[Extracted material — start]
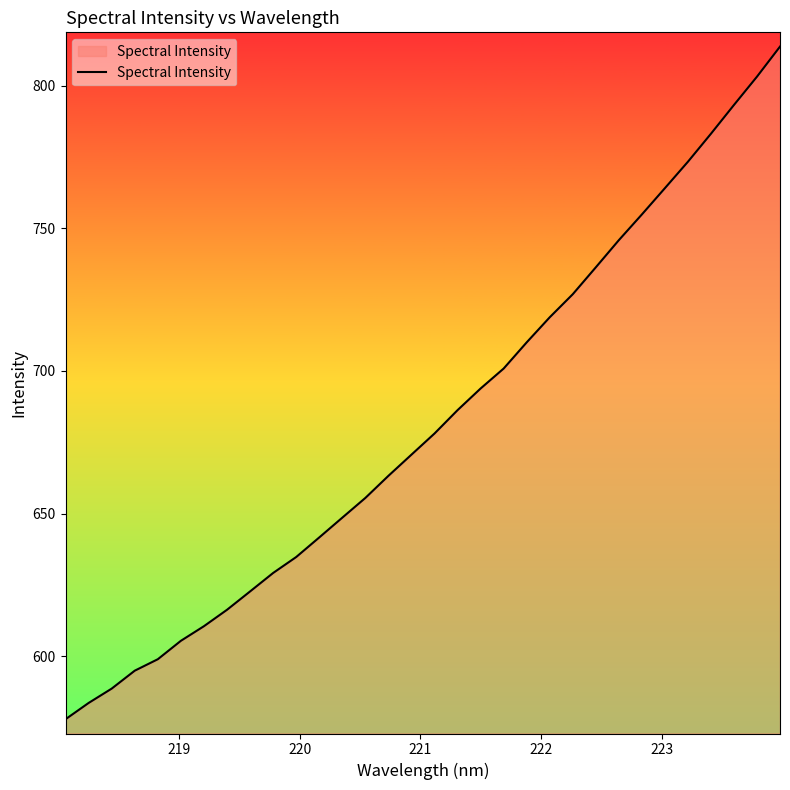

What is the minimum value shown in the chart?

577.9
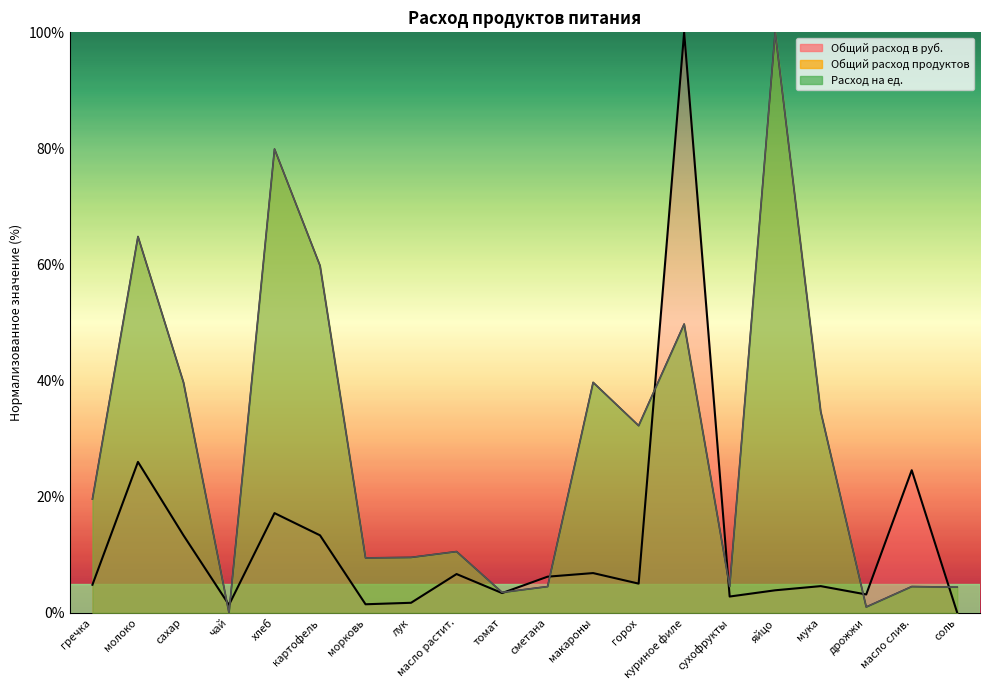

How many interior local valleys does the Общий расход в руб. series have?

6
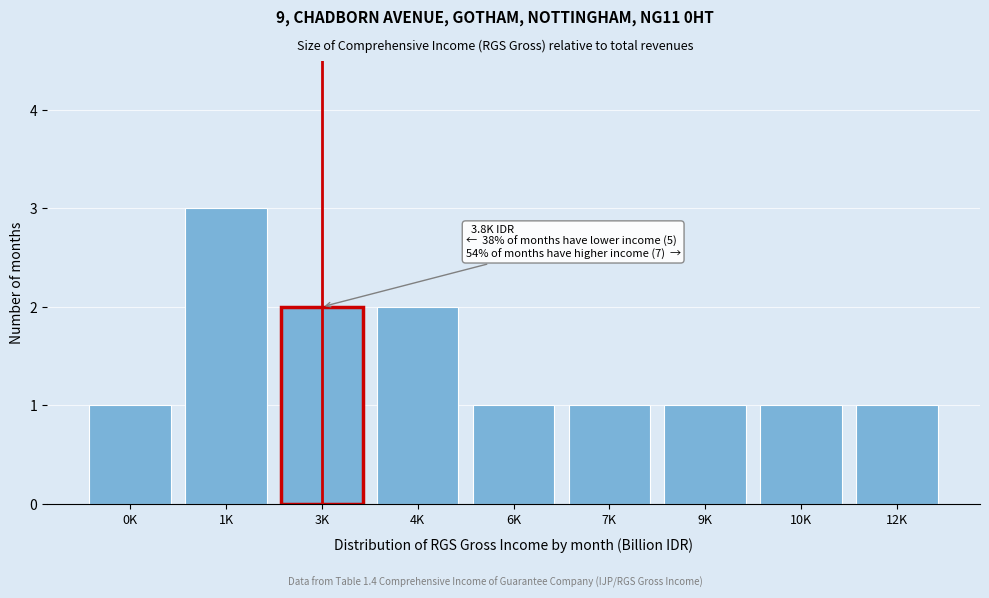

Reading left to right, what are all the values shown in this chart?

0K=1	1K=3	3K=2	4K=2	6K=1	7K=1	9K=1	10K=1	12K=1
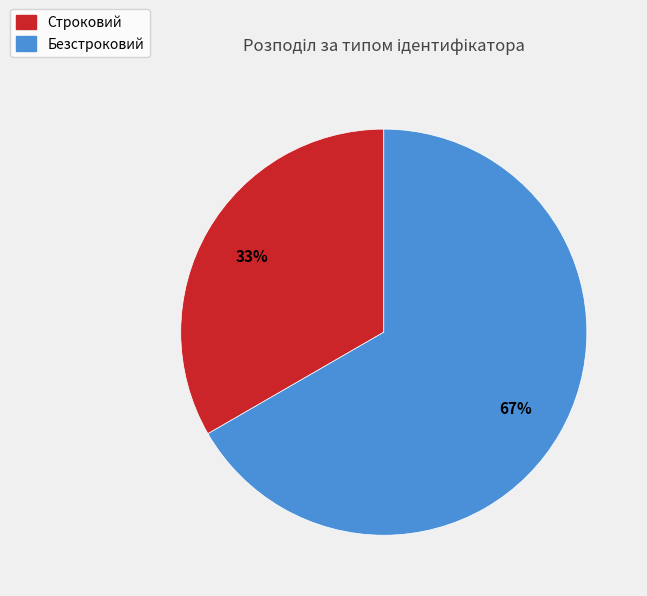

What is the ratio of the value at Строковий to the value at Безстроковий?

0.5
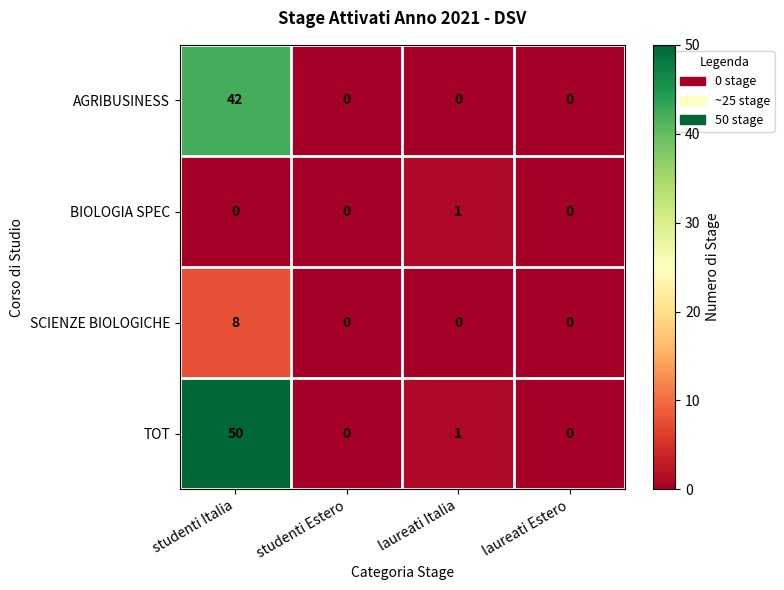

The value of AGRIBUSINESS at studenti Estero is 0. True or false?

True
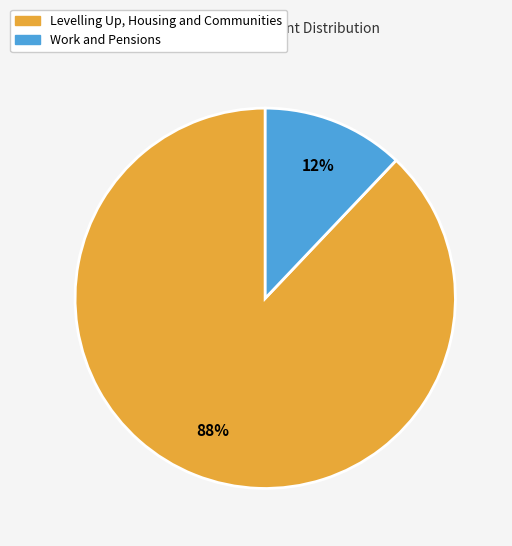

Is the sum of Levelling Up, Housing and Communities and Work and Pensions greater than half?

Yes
[Extracted material — finish]
• [Task goal]
Pull every line of text from the listing above and reproduce it word for word, omitting the pictures.

• [Result for this task]
What is the minimum value shown in the chart?

577.9

How many interior local valleys does the Общий расход в руб. series have?

6

Reading left to right, what are all the values shown in this chart?

0K=1	1K=3	3K=2	4K=2	6K=1	7K=1	9K=1	10K=1	12K=1

What is the ratio of the value at Строковий to the value at Безстроковий?

0.5

The value of AGRIBUSINESS at studenti Estero is 0. True or false?

True

Is the sum of Levelling Up, Housing and Communities and Work and Pensions greater than half?

Yes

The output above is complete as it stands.